Below is some code that can help you to measure how fast your function runs. In the following code, protein_mass() has been executed 10000 times in 5 seconds.

In [29]:

import timeit, random

random_peptide_sequence_list = [''.join(random.choice('ACDEFGHIKLMNPQRSTVWY') for i in range(100)) for i in range(1000)]

def test_speed():
    for each_peptide in random_peptide_sequence_list: 
        protein_mass(each_peptide)
    
print(timeit.timeit(test_speed, number=10))
print(protein_mass(random_peptide_sequence_list[0]), random_peptide_sequence_list[0])

4.93839897098951
11628.332233999992 HSDFDDTYWKNMEIIQWDISAGARRNVMEPWNCKQCSNGVAMKGEQQVNHPKWGEEATNPEEILIDPTLWYVACQKFDNFLPFLDCSEMVMCLSTVVQTM


## Task 2: Can you sort the peptide list by the mass of each peptides?

◆ Exercise requirements
1. Can you reproduce the part of the protein-mass timing excerpt that begins at the words "Below is some" and stops after "print(timeit.timeit(test_speed, number=10))"?
2. Could you proceed with the protein-mass timing excerpt, writing on from its final line?

◆ Supplied entries
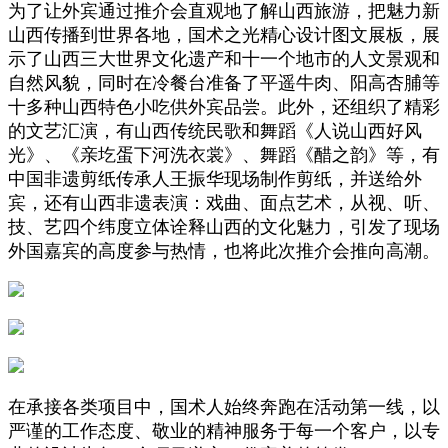
为了让外宾通过推介会直观地了解山西旅游，把魅力新
山西传播到世界各地，国术之光精心设计图文展板，展
示了山西三大世界文化遗产和十一个地市的人文景观和
自然风貌，同时在冷餐台准备了平遥牛肉、阳高杏脯等
十多种山西特色小吃供外宾品尝。此外，还组织了精彩
的文艺汇演，有山西传统民歌和舞蹈《人说山西好风
光》、《亲圪蛋下河洗衣裳》、舞蹈《醋之韵》等，有
中国非遗剪纸传承人王振华现场制作剪纸，并送给外
宾，还有山西非遗表演：戏曲、面点艺术，从视、听、
技、艺四个纬度立体诠释山西的文化魅力，引发了现场
外国嘉宾的高度参与热情，也将此次推介会推向高潮。
在承接各类项目中，国术人始终奔跑在活动第一线，以
严谨的工作态度、敬业的精神服务于每一个客户，以专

◆ Results of the tasks
1.
Below is some code that can help you to measure how fast your function runs. In the following code, protein_mass() has been executed 10000 times in 5 seconds.

In [29]:

import timeit, random

random_peptide_sequence_list = [''.join(random.choice('ACDEFGHIKLMNPQRSTVWY') for i in range(100)) for i in range(1000)]

def test_speed():
    for each_peptide in random_peptide_sequence_list: 
        protein_mass(each_peptide)
    
print(timeit.timeit(test_speed, number=10))

2.
Use the above random_peptide_sequence_list as your input, output an sorted peptide list, sorted by the mass

## Task 3 (optional): Can you plot the mass distribution of the peptide list?
Use the above random_peptide_sequence_list as your input, plot a figure with x being mass range of the peptides, binned every 50 Da, and y being the frequency of how many peptides in the list fall into that range?